Cost: Users must manually refresh to see allocation changes.
Justification: Allocations are monthly planning activity, not time-critical. Acceptable for MVP.
Trade-off: No PDF/CSV Exports
Benefit: Faster MVP, avoids report formatting complexity.
Cost: Users cannot export reports for offline viewing or stakeholder sharing.
Justification: On-screen reports are primary value, exports are nice-to-have for Phase 2.
Trade-off: Manual Time Entry
Benefit: Avoids vendor lock-in, no integration complexity.
Cost: Team members must manually enter hours monthly.
Justification: Monthly aggregate is low overhead (~5 minutes per person per month).
Migration Plan
Deployment Steps:
-
Initial Setup:
- Run
docker-compose up(creates 4 containers) - Laravel migrations create database schema
- Database seeders populate master data (roles, statuses, types)
- Create superuser account via Laravel seeder
- Run
-
Data Import (Optional):
- If team has historical spreadsheet data, create import script
- Import team members (name, role, hourly rate)
- Import active projects (code, title, approved estimate)
- Do NOT import historical allocations (start fresh)
-
User Onboarding:
- Train managers on allocation workflow (1 hour session)
- Demo: capacity planning → project setup → allocation → reports
- Provide Quick Start guide (Markdown doc)
-
Go-Live:
- Managers create February 2026 capacity plan (holidays, PTO, availability)
- Managers allocate resources for February
- Team members log February actuals mid-month (incremental updates)
- Month-end: Review utilization reports, adjust March allocations
Rollback Strategy:
- MVP is greenfield (no data migration to revert)

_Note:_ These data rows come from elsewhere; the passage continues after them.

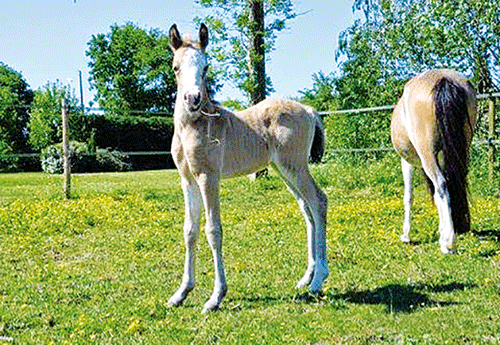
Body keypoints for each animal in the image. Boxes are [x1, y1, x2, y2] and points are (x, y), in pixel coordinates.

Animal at [168, 22, 330, 310]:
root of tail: (310, 110)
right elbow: (189, 230)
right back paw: (306, 278)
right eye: (176, 67)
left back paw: (318, 281)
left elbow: (213, 230)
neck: (192, 127)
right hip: (284, 170)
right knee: (307, 208)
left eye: (206, 67)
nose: (193, 99)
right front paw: (181, 292)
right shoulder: (187, 179)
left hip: (295, 167)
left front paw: (216, 297)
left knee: (319, 202)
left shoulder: (208, 177)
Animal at [390, 69, 476, 253]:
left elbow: (409, 196)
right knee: (454, 182)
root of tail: (444, 79)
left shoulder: (406, 162)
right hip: (461, 149)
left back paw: (448, 243)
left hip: (427, 155)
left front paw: (406, 235)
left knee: (441, 185)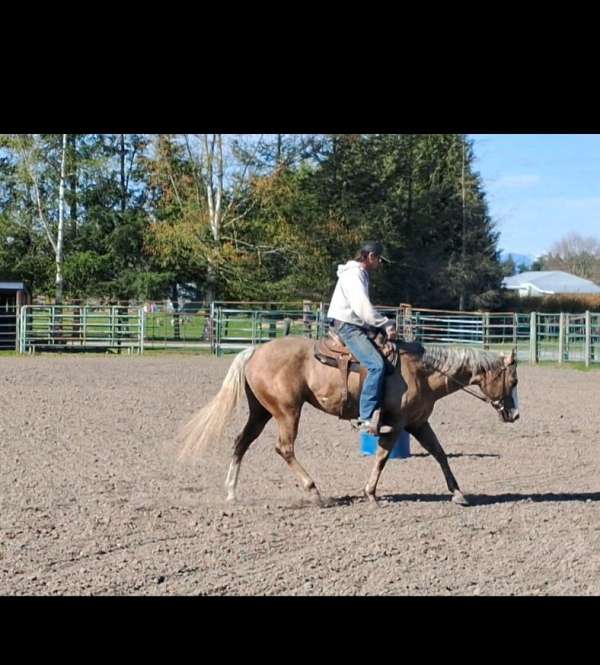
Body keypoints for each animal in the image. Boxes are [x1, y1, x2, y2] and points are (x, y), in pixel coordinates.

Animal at [179, 340, 520, 506]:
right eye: (514, 380)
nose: (515, 415)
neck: (421, 372)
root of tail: (255, 350)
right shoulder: (396, 423)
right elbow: (382, 456)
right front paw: (370, 493)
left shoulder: (418, 423)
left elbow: (440, 454)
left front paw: (458, 494)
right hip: (287, 411)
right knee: (284, 448)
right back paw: (315, 492)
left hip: (261, 411)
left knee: (242, 442)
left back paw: (231, 492)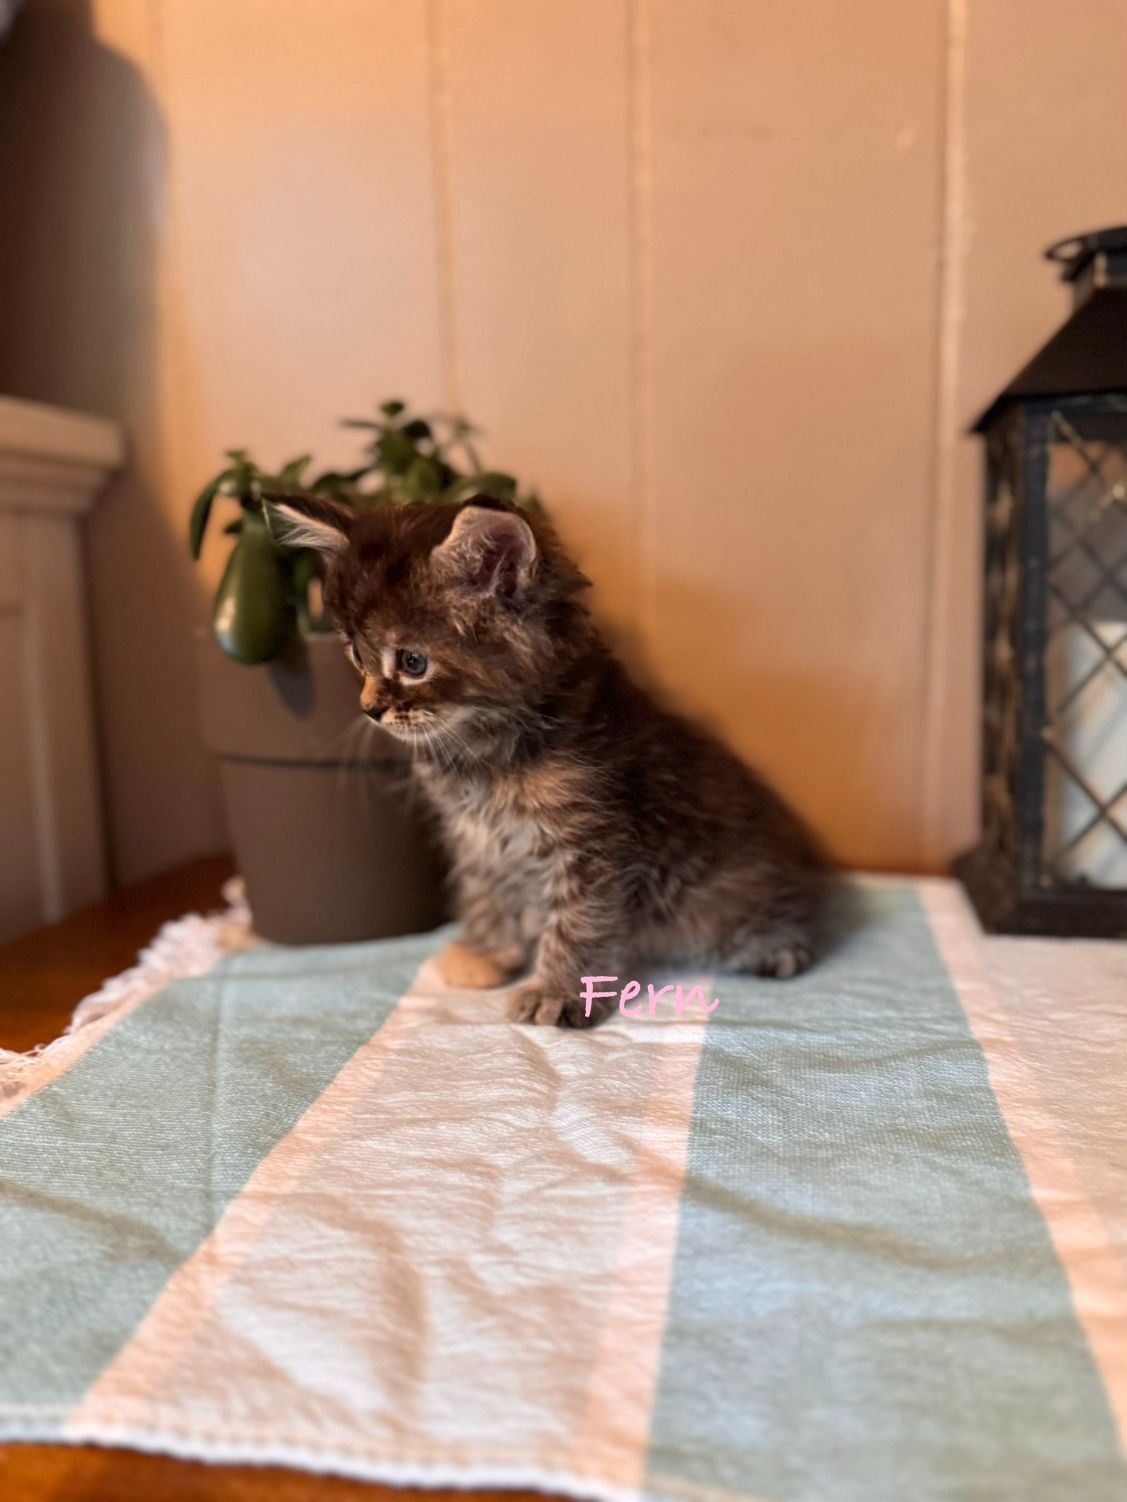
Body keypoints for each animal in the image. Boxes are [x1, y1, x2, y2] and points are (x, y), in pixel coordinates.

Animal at [269, 494, 832, 1027]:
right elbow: (486, 891)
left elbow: (579, 920)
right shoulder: (476, 836)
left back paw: (780, 949)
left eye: (412, 662)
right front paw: (488, 954)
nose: (370, 709)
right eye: (354, 655)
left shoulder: (596, 841)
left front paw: (558, 993)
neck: (483, 756)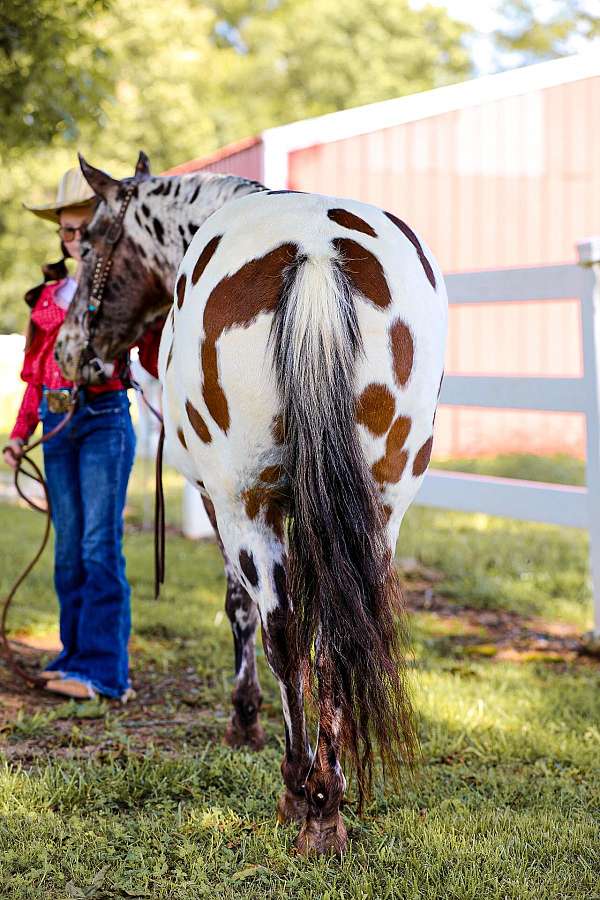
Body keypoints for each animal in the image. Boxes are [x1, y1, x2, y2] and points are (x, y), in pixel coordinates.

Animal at [56, 151, 448, 856]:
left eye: (94, 242)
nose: (73, 352)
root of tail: (317, 251)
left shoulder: (219, 501)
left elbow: (243, 609)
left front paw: (245, 720)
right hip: (381, 508)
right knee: (339, 634)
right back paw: (328, 798)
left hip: (248, 505)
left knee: (283, 630)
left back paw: (303, 795)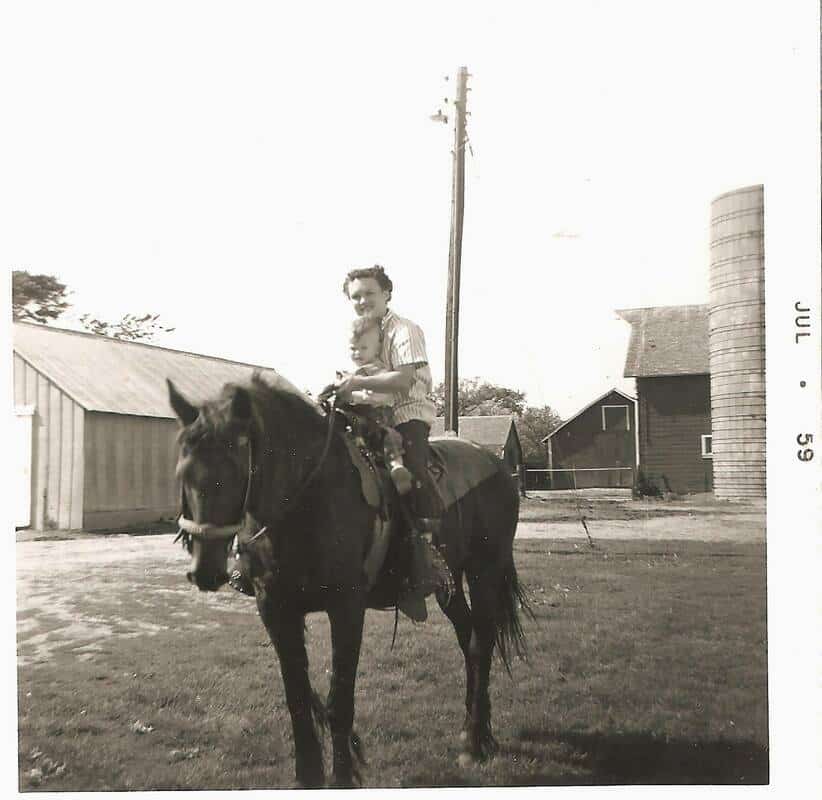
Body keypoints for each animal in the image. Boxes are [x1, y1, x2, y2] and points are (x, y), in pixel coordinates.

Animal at [167, 374, 536, 788]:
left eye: (235, 468)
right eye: (182, 474)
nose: (205, 570)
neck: (308, 497)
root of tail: (497, 465)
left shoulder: (346, 608)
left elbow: (339, 701)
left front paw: (342, 776)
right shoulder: (275, 609)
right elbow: (297, 698)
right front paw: (307, 777)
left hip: (485, 569)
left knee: (481, 643)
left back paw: (475, 741)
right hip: (448, 581)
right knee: (467, 636)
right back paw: (476, 731)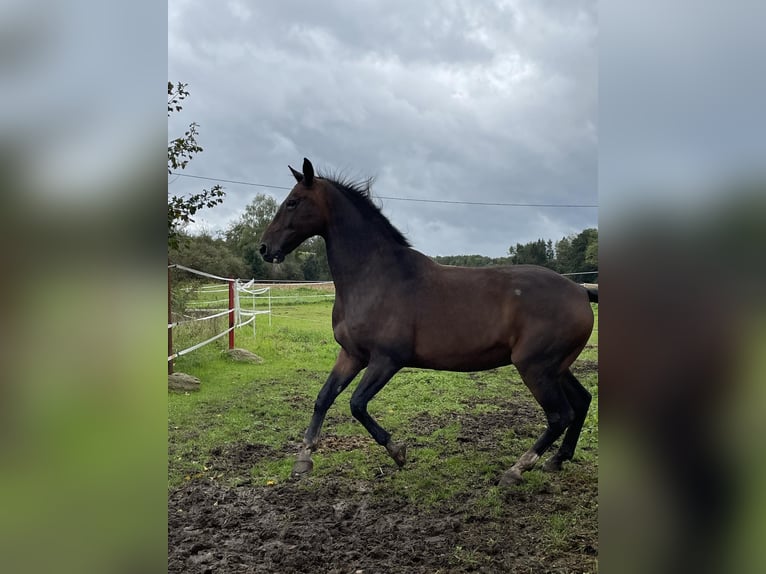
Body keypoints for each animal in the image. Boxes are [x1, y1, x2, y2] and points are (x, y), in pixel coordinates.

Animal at [260, 158, 596, 486]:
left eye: (293, 202)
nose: (264, 248)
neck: (374, 278)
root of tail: (580, 290)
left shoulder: (387, 360)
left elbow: (356, 404)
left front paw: (397, 451)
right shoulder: (352, 355)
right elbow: (324, 398)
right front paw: (304, 458)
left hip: (535, 367)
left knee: (560, 415)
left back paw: (517, 469)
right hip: (555, 368)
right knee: (582, 401)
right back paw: (557, 460)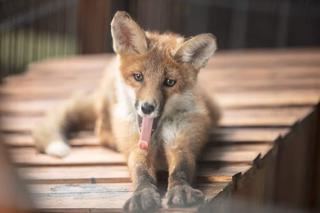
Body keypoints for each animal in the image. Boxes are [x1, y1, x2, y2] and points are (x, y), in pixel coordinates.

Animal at [33, 11, 221, 211]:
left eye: (170, 82)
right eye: (138, 77)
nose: (147, 108)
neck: (157, 137)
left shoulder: (182, 142)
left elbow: (181, 169)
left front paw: (181, 190)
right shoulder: (136, 146)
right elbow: (141, 172)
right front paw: (143, 195)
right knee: (101, 130)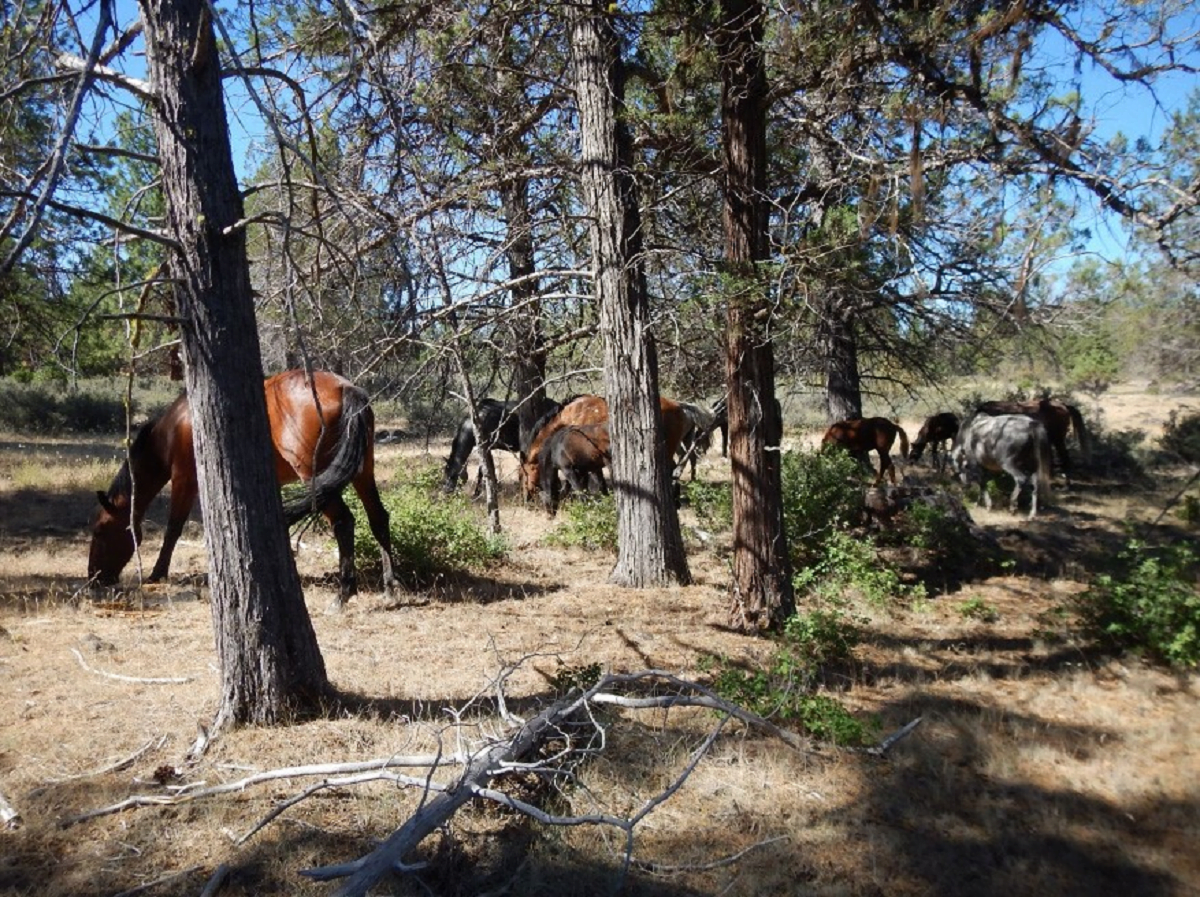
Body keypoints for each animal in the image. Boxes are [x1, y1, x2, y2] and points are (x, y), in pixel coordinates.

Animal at [90, 366, 398, 599]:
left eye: (101, 531)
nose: (95, 578)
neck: (177, 426)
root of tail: (346, 389)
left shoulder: (185, 480)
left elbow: (173, 528)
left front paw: (157, 573)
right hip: (361, 471)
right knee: (378, 518)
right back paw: (390, 587)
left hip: (315, 477)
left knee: (344, 521)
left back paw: (344, 593)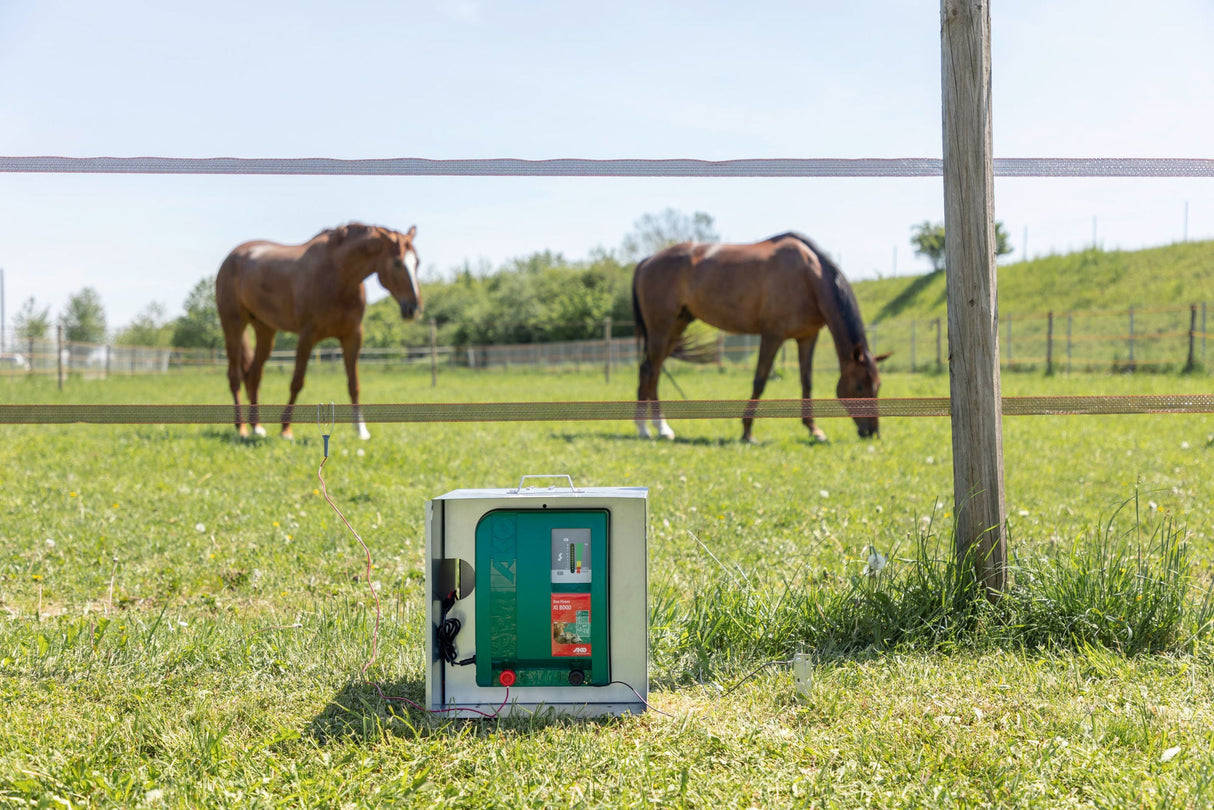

- If critical bug discovered, roll back to previous container image
- Docker Compose down/up with previous image tag
- PostgreSQL data persisted in volume (safe across container restarts)
- Zero-downtime rollback: Blue/green deployment (Phase 2, not needed for MVP)
Monitoring (Phase 2):
- Application logs (Laravel log files)
- Database performance (PostgreSQL slow query log)
- Cache hit rate (Redis INFO stats)
- API response times (Laravel Telescope or custom middleware)
Open Questions
Question 1: Hourly Rate Visibility
Should developers see their own hourly rate, or only managers/top brass?
Options:
- A) Developers can see their own rate (transparency)
- B) Developers cannot see rates (only allocations)
Recommendation: A (transparency fosters trust, rate is not secret in most orgs)
Decision: To be finalized with owner before implementation.
Question 2: Hours Per Day Configuration
Is "1.0 availability = 8 hours" globally configured, or per-project?
Options:
- A) Global setting (e.g., 1.0 = 8 hours for everyone)
- B) Per-team member (some people work 6-hour days)
- C) Per-project (different billing rates for different project types)
Recommendation: A (global setting, simplest for MVP)
Decision: Owner mentioned "configurable per project" but likely meant per team. Clarify.
Question 3: PTO Approval Workflow
Is PTO auto-approved, or does it require manager approval?
Options:
- A) Auto-approved (capacity reduced immediately)
- B) Requires approval (pending state until manager approves)
Recommendation: B (manager approval, prevents abuse)
Decision: Owner likely expects approval workflow. Confirm.
Question 4: Support Projects in Revenue Forecast
Should "Support" type projects appear in revenue forecasts?
Options:
- A) Exclude from revenue (they're ongoing ops, not billable)
- B) Include in revenue (still billable internally)
Recommendation: Ask owner's preference (may vary by org)
Decision: To be confirmed during implementation.
Question 5: Allocation Tolerance Threshold
What's the tolerance for "within estimate" (GREEN indicator)?
Current assumption: ±5% (e.g., 100-hour project allocated 95-105 hours is GREEN)
Confirm: Is 5% the right threshold, or should it be configurable?
Decision: Start with 5%, make configurable in Phase 2 if needed.
End of Design Document
Next Steps:
- Review open questions with owner
- Finalize database schema (ERD diagram)
- Create tasks.md (implementation checklist)
- Begin Sprint 1: Docker Compose setup + database migrations